Activity: Set out the lines of the material as a numbered list, dropping any blank lines. Leave the pictures out of your answer.

[Opening Excerpted data section]

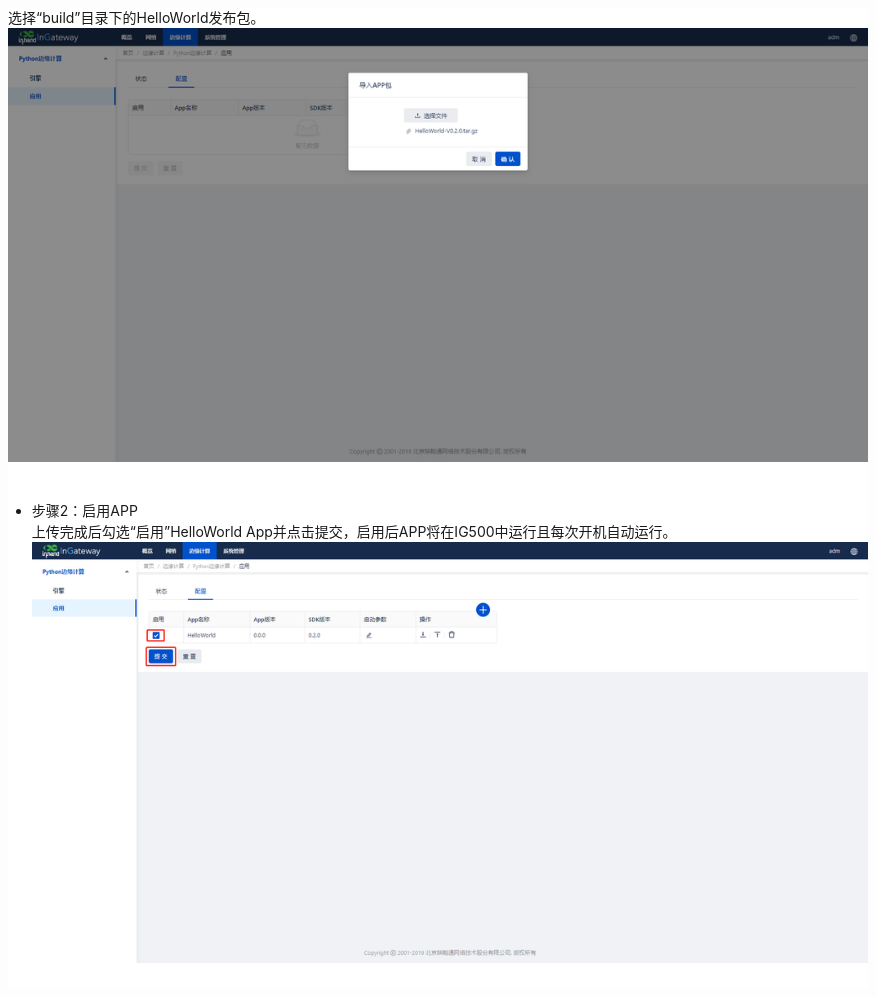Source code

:   选择“build”目录下的HelloWorld发布包。
![](./images/2019-12-04-13-14-57.png)
 &nbsp;

- 步骤2：启用APP  <br/>
  上传完成后勾选“启用”HelloWorld App并点击提交，启用后APP将在IG500中运行且每次开机自动运行。
![](./images/2019-12-04-13-17-45.png)
 &nbsp;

[Closing Excerpted data section]

Written response:
1. Source code
2. :   选择“build”目录下的HelloWorld发布包。
3. ![](./images/2019-12-04-13-14-57.png)
4.  &nbsp;
5. - 步骤2：启用APP  <br/>
6.   上传完成后勾选“启用”HelloWorld App并点击提交，启用后APP将在IG500中运行且每次开机自动运行。
7. ![](./images/2019-12-04-13-17-45.png)
8.  &nbsp;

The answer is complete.